With referencing, we are definitely aware of the limitation you're hitting. Solutions have been discussed internally but I'm not able to give you a date on when those will be implemented.
As for simulating from origin, you can move into any position in world space over one frame, so long as you move the zSolver at the same time. All of Ziva's forces are computed relative to the solver position/orientation. This means moving them (character and zSolver) at the same time will negate the forces that would normally act on the character. I would advise doing this over 1 substep. (substeps are keyable)
From there a 10 frame transition from default pose in world space to animation start pose should be enough to run into your simulation safely. Because it's a physical simulation there isn't a way to shortcut this step unfortunately!
Most of the workflow for building fat is described in this webinar:
We ran into tech issues with the last part (probably the most relevant part to your question 🙂 )
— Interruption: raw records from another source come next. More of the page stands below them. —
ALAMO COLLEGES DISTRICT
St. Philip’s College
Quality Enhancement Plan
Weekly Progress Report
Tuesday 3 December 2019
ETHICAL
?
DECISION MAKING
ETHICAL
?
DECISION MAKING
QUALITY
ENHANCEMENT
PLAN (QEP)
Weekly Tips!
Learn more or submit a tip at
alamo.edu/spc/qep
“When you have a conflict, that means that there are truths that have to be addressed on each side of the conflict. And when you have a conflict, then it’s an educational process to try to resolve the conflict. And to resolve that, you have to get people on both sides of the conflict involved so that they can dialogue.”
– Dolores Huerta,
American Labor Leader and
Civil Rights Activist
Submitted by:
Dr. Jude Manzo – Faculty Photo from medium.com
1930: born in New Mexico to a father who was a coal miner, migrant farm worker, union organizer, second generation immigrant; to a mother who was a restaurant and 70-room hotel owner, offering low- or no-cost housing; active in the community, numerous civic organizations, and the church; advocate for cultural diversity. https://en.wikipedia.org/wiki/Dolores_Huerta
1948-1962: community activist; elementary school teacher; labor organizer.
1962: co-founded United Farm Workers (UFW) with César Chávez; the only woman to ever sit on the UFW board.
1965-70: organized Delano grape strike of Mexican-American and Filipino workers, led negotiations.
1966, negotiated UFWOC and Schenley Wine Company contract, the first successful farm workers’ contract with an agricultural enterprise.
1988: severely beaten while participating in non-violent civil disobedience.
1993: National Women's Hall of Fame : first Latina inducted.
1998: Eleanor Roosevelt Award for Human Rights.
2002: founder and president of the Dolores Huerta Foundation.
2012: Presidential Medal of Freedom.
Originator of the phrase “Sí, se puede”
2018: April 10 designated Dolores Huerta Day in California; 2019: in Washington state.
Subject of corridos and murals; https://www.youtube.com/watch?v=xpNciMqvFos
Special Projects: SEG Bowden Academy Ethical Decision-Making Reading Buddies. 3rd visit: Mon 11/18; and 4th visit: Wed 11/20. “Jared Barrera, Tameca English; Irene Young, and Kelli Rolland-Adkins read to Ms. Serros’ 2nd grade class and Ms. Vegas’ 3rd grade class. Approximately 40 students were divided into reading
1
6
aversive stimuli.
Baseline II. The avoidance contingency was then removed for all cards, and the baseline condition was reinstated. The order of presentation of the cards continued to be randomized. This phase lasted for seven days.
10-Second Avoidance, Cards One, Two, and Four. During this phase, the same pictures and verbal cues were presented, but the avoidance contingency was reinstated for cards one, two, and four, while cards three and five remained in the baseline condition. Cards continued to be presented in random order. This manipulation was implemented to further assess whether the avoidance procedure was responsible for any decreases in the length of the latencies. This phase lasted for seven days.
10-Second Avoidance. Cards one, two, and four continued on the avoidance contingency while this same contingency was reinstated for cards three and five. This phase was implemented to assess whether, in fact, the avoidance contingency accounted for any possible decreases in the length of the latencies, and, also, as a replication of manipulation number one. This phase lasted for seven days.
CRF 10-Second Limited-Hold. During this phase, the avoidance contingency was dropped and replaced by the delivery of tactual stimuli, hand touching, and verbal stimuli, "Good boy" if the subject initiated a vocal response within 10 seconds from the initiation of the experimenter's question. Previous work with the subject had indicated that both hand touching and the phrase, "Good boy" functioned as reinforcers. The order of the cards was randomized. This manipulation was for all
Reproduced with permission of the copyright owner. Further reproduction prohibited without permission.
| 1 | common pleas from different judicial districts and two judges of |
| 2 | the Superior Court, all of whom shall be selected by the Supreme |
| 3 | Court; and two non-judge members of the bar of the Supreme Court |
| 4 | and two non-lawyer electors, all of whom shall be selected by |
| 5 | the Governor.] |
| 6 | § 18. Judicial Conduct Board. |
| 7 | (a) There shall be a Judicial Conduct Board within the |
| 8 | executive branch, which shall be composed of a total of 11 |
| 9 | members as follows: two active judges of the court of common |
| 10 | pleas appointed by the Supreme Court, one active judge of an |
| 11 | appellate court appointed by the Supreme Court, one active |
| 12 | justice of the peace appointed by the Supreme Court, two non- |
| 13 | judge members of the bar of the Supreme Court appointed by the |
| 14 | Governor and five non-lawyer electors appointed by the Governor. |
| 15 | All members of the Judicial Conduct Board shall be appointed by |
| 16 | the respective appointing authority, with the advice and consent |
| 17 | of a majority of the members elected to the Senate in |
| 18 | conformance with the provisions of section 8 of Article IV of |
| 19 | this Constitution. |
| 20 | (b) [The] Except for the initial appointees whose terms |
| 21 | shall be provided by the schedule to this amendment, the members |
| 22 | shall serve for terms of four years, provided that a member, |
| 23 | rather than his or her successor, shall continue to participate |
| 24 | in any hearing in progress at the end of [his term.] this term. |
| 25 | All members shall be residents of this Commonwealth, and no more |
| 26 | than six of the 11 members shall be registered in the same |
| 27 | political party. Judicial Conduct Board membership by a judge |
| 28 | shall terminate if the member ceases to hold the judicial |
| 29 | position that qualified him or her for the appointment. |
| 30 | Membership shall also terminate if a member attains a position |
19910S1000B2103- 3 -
For that part you take your fascia, duplicate it, and project the duplicate using Wrap3 (or other tools) to the skin mesh. Then you can easily bridge the border edges between the fascia layer, and the projected duplicate. Now you have a water tight fat mesh that you can simulate. You can just wrap the skin model to the alembic bake of the fat, without going back to the modeling department for approval, because you haven't changed the skin model.
You can also run a coupled "epidermis" when you run your fat pass. The epidermis is usually high enough resolution to capture fine wrinkles. It's coincident with the outer layer of the fat. You solve this as Ziva cloth at the same time as the fat. In this case, you would wrap the skin to bake of the cloth, as opposed to the fat.
If for some reason (I can't think of a good reason at this stage, other than a quirk of the production) you need the output of the simulation to match exactly the topology of the skin model, you could potentially make the epidermis a duplicate of the skin model. (with hands/feet/head deleted)
As for the last question -- it's possible to scale Ziva rigs. You just need to scale the bones, and the zSolver in lockstep. Everything else will come along for the ride.
Let me know if you have any questions about any of that! Hope I was able to address your queries.